→ How to complete this task: Keeping pictures out of the copy, restate each record word for word.

→ Available records:
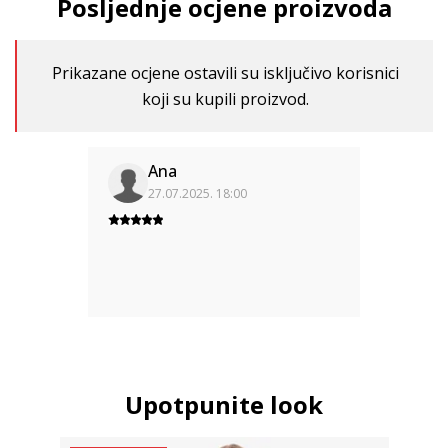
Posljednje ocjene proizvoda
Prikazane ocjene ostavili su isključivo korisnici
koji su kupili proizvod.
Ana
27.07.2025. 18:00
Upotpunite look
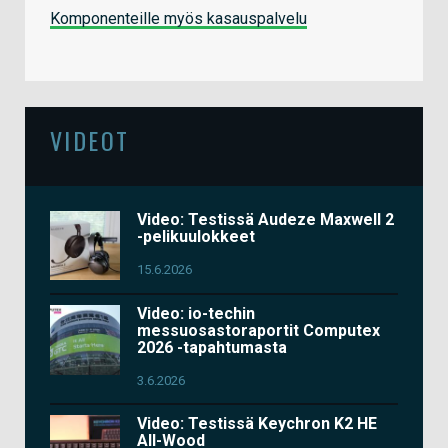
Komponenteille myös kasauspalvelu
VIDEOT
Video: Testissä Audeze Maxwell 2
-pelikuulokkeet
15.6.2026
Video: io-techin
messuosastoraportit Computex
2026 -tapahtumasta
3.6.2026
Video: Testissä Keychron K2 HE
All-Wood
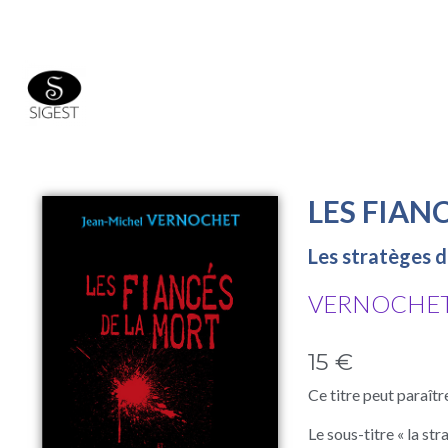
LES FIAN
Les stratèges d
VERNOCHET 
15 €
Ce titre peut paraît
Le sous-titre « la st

→ Task solution:
Posljednje ocjene proizvoda
Prikazane ocjene ostavili su isključivo korisnici
koji su kupili proizvod.
Ana
27.07.2025. 18:00
Upotpunite look
Komponenteille myös kasauspalvelu
VIDEOT
Video: Testissä Audeze Maxwell 2
-pelikuulokkeet
15.6.2026
Video: io-techin
messuosastoraportit Computex
2026 -tapahtumasta
3.6.2026
Video: Testissä Keychron K2 HE
All-Wood
LES FIAN
Les stratèges d
VERNOCHET 
15 €
Ce titre peut paraît
Le sous-titre « la st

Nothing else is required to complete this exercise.